Lawsuits, ‘several hundred thousand dollars’ spent and no long-term solution for French Island PFAS disaster
Lawsuits, the seemingly impossible task of tracking “forever chemicals” in groundwater, providing residents that have contaminated wells with bottled water and — yet to come — a more permanent solution for the dilemma that Town of Campbell residents simply can’t turn on their faucet and get a drink.
The PFAS disaster on French Island could just be getting started, yet La Crosse Mayor Tim Kabat said testing alone — which can only be done in a few labs in the country — has been costly.
“The city has spent several hundred thousand dollars already, and this is really just on the investigation,” Kabat said Monday on La Crosse Talk PM. “There hasn’t been any monies, really developed to this point for a long-term solution, and that’s why we’re suing the manufacturers, because they’re the ones that should be paying all of us to deal with the water supply and deal with damages.”
It’s an issue that La Crosse mayoral candidate Mitch Reynolds has brought up both on WIZM last week, and online.
“I’m angry about these PFAS chemicals and how they impact the private wells on French Island as well as how they may impact the giant sand aquifer underground that nearly every home in La Crosse draws its water from,” Reynolds wrote. “We should all be angry for those in the past who didn’t bother to consider how dumping these chemicals on the ground might be hazardous at some point in the future.”
The city’s lawsuits went out late last week.
“We are suing, I believe it’s more than a dozen of the chemical companies that manufacture these substances,” Kabat said, “and knew, decades ago, that these things were really bad and that they didn’t go away and if they got into the ground, or groundwater, that they were going to cause problems.”
The city seems to be taking the blame at this point, while trying to provide some relief with bottled water and help figure out a more permanent solution.
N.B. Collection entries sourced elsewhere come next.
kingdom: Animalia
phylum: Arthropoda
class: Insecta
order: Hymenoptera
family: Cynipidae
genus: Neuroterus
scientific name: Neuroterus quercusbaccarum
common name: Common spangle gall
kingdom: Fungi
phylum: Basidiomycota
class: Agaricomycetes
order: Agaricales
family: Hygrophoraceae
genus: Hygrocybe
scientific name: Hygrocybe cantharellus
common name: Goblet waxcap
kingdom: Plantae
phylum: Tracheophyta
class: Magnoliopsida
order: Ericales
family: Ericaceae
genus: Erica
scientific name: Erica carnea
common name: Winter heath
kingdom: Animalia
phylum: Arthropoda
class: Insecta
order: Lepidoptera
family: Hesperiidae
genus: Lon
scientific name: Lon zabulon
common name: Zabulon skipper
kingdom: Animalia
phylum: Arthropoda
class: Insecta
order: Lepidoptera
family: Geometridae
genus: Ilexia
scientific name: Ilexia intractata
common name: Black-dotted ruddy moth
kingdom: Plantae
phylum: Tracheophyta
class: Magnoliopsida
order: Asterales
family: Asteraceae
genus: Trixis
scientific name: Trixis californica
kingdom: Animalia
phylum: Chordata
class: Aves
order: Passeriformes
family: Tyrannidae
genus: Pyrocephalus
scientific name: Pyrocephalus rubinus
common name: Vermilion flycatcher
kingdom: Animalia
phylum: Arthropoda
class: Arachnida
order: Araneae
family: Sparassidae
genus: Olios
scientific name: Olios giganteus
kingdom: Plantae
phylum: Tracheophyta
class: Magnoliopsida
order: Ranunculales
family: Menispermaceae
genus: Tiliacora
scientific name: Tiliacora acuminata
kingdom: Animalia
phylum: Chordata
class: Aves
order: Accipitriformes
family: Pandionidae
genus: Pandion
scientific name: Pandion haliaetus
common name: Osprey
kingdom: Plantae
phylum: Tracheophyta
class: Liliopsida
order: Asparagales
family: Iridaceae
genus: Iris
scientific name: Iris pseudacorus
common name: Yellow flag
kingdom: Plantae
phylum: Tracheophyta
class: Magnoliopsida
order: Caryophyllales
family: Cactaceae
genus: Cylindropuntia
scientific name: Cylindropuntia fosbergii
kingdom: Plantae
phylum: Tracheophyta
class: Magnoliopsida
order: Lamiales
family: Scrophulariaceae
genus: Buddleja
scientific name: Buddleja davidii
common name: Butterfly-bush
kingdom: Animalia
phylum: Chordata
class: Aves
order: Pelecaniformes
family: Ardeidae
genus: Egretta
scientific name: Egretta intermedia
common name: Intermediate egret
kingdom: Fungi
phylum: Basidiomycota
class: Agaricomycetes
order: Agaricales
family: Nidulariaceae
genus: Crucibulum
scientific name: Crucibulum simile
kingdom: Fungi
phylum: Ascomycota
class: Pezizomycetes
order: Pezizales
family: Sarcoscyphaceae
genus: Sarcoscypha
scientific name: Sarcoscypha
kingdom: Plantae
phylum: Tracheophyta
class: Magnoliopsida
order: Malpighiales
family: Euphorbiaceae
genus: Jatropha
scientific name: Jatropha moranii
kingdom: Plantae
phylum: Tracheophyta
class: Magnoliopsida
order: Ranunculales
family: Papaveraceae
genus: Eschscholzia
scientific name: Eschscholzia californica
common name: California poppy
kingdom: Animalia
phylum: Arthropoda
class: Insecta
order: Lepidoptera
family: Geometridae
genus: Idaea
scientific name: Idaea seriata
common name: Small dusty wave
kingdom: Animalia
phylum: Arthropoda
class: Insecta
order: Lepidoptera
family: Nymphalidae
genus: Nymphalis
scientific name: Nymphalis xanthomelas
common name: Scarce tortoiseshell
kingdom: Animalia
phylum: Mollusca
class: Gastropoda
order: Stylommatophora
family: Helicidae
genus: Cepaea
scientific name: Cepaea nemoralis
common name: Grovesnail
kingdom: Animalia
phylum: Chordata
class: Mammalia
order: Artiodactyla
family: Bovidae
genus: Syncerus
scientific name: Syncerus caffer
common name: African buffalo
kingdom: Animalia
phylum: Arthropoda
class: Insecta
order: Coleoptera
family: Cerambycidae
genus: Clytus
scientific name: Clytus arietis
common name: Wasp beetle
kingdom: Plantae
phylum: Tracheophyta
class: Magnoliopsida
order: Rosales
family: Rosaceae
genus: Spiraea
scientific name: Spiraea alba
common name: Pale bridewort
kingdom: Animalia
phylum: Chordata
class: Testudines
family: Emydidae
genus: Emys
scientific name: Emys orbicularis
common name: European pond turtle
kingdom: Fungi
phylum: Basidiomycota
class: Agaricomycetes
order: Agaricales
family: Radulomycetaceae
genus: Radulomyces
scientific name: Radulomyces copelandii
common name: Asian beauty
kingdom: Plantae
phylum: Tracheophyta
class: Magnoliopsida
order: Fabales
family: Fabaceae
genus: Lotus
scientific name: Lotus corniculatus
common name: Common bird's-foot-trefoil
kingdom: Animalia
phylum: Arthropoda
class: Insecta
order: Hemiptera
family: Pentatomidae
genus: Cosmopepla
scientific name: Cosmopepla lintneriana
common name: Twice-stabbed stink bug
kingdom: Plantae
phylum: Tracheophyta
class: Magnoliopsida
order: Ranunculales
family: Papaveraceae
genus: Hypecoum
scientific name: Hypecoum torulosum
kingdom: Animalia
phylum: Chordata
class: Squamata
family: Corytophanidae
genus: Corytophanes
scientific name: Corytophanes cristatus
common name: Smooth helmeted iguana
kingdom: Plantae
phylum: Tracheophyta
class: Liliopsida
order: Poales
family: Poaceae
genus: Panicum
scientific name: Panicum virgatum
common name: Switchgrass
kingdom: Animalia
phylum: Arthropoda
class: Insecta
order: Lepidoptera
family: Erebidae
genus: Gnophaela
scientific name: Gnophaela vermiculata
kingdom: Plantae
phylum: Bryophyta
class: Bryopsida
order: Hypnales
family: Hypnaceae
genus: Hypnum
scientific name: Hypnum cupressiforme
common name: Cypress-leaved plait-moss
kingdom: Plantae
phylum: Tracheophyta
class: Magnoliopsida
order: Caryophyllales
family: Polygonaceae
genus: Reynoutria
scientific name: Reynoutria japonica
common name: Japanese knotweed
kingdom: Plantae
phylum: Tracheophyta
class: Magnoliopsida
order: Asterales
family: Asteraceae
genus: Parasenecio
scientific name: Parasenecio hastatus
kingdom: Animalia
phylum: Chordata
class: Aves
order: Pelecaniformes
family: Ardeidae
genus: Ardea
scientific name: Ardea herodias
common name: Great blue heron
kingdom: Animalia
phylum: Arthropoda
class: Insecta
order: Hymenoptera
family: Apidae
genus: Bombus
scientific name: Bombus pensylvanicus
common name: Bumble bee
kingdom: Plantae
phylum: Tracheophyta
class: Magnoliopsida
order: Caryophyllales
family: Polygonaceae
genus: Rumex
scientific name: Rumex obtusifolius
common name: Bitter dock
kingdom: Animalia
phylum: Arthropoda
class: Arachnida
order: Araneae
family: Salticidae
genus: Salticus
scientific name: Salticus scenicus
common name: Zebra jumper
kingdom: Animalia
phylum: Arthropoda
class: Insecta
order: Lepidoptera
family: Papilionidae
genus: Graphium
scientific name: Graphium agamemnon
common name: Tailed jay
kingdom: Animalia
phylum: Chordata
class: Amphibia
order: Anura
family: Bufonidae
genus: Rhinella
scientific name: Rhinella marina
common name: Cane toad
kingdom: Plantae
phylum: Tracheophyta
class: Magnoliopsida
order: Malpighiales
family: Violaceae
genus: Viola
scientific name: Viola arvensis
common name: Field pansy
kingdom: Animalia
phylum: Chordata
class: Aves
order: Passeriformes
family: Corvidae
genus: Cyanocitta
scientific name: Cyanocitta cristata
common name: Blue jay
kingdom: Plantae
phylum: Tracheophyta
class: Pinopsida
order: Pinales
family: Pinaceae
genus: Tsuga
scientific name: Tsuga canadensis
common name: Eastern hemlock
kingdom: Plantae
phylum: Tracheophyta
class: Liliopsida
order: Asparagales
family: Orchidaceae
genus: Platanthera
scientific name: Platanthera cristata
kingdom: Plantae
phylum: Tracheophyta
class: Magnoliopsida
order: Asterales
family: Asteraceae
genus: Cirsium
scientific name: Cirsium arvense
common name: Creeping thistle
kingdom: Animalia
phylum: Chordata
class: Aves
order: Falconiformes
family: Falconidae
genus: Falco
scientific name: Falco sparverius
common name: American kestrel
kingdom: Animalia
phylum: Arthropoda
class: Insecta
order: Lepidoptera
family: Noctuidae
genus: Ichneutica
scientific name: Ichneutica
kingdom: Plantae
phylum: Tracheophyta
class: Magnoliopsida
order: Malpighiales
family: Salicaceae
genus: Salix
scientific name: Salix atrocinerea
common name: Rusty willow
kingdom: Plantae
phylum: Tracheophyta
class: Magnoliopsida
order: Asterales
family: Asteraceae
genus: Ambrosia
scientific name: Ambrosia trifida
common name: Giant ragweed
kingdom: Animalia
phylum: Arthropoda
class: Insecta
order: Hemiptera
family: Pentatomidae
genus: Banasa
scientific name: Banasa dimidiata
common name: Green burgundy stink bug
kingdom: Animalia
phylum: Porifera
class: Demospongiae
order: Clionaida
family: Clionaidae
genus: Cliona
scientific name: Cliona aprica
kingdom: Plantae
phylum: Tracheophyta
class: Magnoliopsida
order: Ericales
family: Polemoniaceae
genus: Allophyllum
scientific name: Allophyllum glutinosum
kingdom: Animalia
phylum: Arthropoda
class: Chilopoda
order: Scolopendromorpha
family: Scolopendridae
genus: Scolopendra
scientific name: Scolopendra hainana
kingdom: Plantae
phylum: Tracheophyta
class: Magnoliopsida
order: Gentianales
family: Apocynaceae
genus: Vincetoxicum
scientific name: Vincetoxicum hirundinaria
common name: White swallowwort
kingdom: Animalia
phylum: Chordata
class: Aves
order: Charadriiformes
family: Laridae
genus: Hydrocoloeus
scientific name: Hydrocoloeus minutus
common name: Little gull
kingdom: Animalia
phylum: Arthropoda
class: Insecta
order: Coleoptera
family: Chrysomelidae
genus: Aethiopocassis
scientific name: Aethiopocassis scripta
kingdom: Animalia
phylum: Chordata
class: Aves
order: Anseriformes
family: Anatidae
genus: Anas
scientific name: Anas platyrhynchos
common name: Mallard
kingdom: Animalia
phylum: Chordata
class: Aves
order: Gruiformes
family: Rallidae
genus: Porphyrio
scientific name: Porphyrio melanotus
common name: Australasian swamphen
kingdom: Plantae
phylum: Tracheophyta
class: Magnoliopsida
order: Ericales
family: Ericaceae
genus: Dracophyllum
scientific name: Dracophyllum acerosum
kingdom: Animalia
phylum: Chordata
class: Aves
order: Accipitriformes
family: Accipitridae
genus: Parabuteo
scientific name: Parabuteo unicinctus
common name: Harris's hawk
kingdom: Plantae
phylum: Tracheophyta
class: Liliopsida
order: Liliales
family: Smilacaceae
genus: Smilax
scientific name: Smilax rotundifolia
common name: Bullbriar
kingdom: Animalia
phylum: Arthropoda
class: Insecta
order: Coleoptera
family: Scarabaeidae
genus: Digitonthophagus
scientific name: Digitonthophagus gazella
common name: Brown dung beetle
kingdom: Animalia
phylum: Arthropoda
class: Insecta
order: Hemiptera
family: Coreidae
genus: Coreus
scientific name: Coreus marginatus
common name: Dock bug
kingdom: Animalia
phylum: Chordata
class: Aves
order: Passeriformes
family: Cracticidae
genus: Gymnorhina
As La Crosse sent out lawsuits, more could be coming. Campbell residents have begun the process of going after the city, serving La Crosse more than 100 notices of potential lawsuits, Kabat said.
“I don’t really think the city is the bad actor here,” Kabat said. “I think it’s the … I know it’s the chemical manufacturers, and we are caught in the middle. In some ways, we are a victim in this, as well, because we found PFAS in one of our own municipal wells that we have since shut down.”
Kabat brought up being caught in the middle because, while the chemical companies knew PFAS would be harmful, the FAA (Federal Aviation Administration) also mandated that airport fire departments, like La Crosse, have to use the foam.
The next step, or continuing step, for the area, is trying to figure out just how much of the water is contaminated. The city is trying to provide testing, while other residents are doing their own tests, Kabat said.
Tracking a chemical in groundwater appears to be fairly impossible, since that water could end up, seemingly anywhere — and maybe it is.
“As we are learning more about the extent of PFAS and possible sources of contamination, the concern is only growing because we’re seeing test results in other places, outside the plum from the airport,” Kabat said. “So that tells me that there are potentially other sources of contamination, besides the airport.
“And that really then leads to a need for collaboration between the city, the town, the county and the state to come up with a comprehensive testing program to work toward a long-term solution. “
Meanwhile, the French Island library is now reporting elevated levels of PFAS chemicals in its water.
La Crosse County supervisor Dan Ferries says the county library board was told this week of a higher PFAS count in the Campbell library, close to the airport.
Ferries tells the full county board that he expects library officials to ask for assistance from the city.